Problem description
Working from the top of the listing below, retype each line through the line containing "33: (635, 38, 105.78)", both included, with no pictures.

Provided records
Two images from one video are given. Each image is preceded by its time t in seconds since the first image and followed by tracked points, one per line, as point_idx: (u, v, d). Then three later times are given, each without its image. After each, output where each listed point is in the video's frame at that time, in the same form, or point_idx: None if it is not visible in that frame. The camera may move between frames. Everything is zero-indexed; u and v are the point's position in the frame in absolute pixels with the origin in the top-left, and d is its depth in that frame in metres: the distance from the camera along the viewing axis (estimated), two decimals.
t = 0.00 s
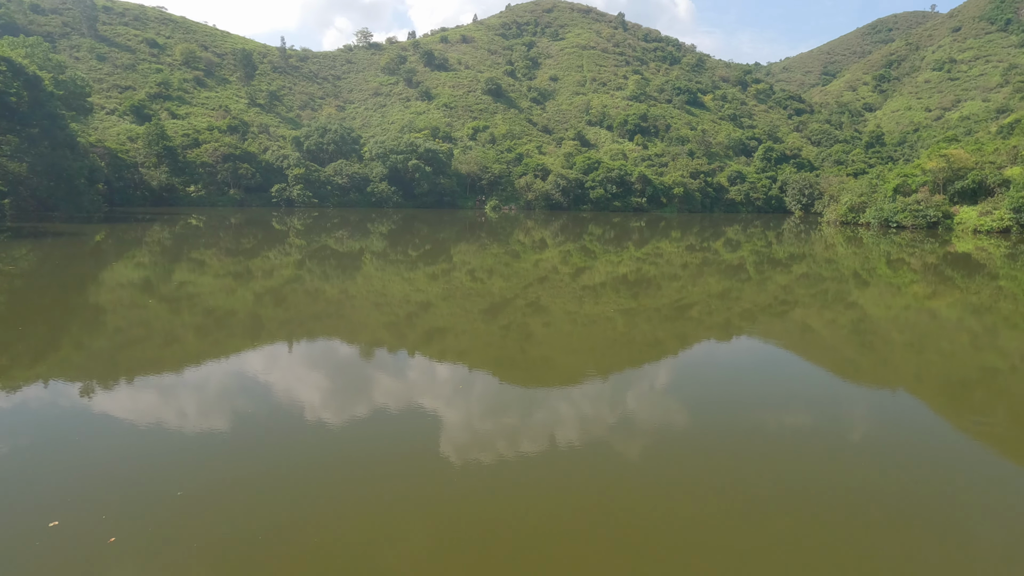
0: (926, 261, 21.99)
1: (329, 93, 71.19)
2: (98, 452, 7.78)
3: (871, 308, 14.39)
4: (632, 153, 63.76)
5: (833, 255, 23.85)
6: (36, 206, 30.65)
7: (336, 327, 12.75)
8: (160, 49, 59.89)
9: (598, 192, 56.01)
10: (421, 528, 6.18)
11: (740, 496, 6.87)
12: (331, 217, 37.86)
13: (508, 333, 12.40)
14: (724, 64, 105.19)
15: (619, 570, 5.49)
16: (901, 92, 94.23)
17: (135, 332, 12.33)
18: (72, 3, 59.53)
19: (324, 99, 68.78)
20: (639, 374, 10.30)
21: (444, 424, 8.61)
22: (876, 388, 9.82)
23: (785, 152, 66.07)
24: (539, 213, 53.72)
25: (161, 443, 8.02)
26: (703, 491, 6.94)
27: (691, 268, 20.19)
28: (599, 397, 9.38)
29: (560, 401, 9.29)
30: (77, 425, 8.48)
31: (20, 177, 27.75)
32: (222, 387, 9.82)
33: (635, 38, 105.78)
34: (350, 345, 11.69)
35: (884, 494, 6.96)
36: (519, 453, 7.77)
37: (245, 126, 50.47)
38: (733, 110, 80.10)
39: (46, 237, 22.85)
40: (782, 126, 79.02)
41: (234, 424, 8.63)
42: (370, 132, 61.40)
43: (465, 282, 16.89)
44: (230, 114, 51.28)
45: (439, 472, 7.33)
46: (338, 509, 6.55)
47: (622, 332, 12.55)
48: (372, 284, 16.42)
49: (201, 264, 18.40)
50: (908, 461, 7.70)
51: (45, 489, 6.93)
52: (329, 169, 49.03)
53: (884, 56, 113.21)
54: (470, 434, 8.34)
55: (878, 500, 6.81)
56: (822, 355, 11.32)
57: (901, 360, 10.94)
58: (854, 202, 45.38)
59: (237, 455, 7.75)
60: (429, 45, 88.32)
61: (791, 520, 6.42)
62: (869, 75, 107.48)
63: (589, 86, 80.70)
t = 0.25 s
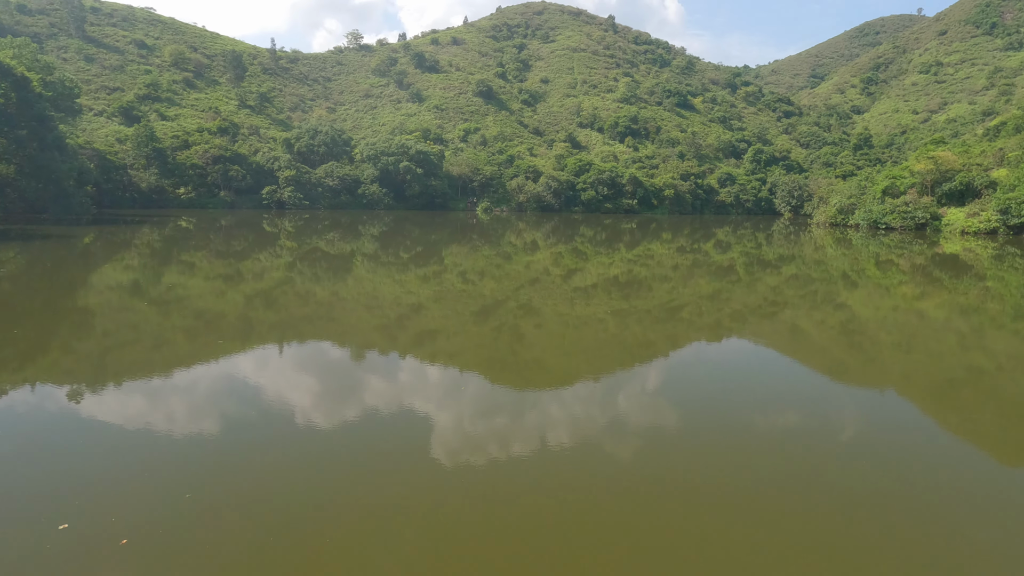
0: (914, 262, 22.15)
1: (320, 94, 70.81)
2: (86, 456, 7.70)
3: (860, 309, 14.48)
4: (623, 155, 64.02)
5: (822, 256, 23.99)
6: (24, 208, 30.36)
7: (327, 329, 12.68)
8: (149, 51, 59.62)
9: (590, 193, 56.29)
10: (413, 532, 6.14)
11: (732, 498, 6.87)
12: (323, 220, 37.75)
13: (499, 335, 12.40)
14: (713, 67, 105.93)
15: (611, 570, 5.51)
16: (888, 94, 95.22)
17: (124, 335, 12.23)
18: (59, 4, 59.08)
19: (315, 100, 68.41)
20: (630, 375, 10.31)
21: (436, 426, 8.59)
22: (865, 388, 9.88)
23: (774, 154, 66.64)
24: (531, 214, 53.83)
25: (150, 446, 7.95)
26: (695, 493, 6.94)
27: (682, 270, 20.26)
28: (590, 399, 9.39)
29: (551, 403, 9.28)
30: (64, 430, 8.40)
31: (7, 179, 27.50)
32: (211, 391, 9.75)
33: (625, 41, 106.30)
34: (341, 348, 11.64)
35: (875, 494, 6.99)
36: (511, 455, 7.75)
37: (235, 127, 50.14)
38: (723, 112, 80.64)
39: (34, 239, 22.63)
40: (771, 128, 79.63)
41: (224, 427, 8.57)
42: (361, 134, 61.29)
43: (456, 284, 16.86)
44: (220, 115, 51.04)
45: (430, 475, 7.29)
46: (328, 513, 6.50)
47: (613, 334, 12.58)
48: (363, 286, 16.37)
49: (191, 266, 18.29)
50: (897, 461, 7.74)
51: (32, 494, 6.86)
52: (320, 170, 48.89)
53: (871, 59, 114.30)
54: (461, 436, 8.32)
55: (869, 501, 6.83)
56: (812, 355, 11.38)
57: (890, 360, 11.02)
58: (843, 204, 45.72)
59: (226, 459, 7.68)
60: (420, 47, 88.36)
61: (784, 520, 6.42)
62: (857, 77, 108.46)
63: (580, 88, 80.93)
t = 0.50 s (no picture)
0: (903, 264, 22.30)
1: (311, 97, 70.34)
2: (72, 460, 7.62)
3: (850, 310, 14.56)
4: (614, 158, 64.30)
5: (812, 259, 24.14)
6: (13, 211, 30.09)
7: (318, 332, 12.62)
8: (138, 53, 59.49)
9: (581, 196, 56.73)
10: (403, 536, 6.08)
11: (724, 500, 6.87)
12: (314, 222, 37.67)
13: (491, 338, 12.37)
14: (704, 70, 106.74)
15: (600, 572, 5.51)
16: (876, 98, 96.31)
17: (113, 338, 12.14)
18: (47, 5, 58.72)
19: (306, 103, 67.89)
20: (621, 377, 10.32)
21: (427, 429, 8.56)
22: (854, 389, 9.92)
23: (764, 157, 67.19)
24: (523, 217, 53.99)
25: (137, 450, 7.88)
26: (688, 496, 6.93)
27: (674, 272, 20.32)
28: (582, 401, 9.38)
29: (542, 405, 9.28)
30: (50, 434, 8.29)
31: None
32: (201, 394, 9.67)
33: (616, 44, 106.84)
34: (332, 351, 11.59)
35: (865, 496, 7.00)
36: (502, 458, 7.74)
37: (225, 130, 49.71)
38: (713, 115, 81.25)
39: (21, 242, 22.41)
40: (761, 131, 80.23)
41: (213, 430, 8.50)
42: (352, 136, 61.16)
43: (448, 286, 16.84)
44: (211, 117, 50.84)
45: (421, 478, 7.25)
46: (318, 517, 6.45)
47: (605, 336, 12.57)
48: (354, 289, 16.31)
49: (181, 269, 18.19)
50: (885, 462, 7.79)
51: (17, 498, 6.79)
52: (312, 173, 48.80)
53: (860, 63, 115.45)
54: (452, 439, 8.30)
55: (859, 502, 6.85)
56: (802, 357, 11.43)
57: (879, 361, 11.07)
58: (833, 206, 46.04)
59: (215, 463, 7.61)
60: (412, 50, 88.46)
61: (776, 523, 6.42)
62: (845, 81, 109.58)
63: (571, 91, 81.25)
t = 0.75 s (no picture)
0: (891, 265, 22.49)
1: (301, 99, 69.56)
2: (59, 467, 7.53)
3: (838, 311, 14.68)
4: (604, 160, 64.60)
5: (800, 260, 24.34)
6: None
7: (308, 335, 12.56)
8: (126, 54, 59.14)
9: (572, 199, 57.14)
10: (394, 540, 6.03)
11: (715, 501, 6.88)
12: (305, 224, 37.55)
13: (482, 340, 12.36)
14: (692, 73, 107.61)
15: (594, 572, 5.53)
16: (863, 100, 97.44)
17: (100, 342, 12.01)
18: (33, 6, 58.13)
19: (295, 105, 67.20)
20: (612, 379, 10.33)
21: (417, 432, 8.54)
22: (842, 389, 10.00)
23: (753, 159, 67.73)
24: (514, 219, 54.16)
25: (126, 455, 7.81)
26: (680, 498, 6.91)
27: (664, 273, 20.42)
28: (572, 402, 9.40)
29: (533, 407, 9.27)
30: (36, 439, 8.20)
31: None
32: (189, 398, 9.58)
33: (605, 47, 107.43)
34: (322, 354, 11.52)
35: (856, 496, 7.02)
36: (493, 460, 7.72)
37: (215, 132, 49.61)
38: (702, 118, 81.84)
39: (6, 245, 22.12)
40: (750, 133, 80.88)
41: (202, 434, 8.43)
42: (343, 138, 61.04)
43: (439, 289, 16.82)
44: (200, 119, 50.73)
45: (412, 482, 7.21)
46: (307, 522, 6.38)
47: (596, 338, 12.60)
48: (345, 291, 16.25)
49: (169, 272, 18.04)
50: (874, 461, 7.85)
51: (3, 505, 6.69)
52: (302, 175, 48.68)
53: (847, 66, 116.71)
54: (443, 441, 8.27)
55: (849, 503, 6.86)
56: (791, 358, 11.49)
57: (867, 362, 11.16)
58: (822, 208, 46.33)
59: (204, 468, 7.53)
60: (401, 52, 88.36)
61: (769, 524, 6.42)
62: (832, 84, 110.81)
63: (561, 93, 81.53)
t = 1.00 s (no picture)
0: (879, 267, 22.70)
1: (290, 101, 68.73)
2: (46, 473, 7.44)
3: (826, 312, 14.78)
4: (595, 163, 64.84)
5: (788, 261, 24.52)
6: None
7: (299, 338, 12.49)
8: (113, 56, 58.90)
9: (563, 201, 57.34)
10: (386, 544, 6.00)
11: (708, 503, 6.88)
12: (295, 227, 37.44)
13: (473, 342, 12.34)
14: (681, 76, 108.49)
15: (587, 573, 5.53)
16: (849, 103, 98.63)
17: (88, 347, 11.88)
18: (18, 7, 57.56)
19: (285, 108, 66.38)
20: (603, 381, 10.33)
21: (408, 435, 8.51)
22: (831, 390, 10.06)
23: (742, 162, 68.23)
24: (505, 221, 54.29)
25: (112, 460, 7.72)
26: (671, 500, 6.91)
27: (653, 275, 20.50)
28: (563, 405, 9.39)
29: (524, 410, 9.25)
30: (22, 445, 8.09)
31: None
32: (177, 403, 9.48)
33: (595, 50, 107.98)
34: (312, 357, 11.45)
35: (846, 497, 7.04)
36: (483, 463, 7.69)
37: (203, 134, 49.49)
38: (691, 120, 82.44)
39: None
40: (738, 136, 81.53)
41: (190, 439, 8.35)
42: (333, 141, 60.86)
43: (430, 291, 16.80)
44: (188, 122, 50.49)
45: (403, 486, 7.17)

Answer space
Two images from one video are given. Each image is preceded by its time t in seconds since the first image and followed by tracked points, one per line, as point_idx: (u, v, d). Then three later times are given, each without its image. After each, output where each listed point is in the video's frame at that time, in the same form, or point_idx: None if it is not visible in that frame. The camera may move between frames. Everything is zero-indexed; u and v are the point's position in the frame in absolute pixels with the origin in the top-left, and d is its depth in that frame in metres: the distance from the camera along the viewing axis (estimated), two decimals.
t = 0.00 s
0: (926, 261, 21.99)
1: (329, 93, 71.19)
2: (98, 452, 7.78)
3: (871, 308, 14.39)
4: (632, 153, 63.76)
5: (833, 255, 23.85)
6: (36, 206, 30.65)
7: (336, 327, 12.75)
8: (160, 49, 59.89)
9: (598, 192, 56.01)
10: (421, 528, 6.18)
11: (740, 496, 6.87)
12: (331, 217, 37.86)
13: (508, 333, 12.40)
14: (724, 64, 105.19)
15: (619, 570, 5.49)
16: (901, 92, 94.23)
17: (135, 332, 12.33)
18: (72, 3, 59.53)
19: (324, 99, 68.78)
20: (639, 374, 10.30)
21: (444, 424, 8.61)
22: (876, 388, 9.82)
23: (785, 152, 66.07)
24: (539, 213, 53.72)
25: (161, 443, 8.02)
26: (703, 491, 6.94)
27: (691, 268, 20.19)
28: (599, 397, 9.38)
29: (560, 401, 9.29)
30: (77, 425, 8.48)
31: (20, 177, 27.75)
32: (222, 387, 9.82)
33: (635, 38, 105.78)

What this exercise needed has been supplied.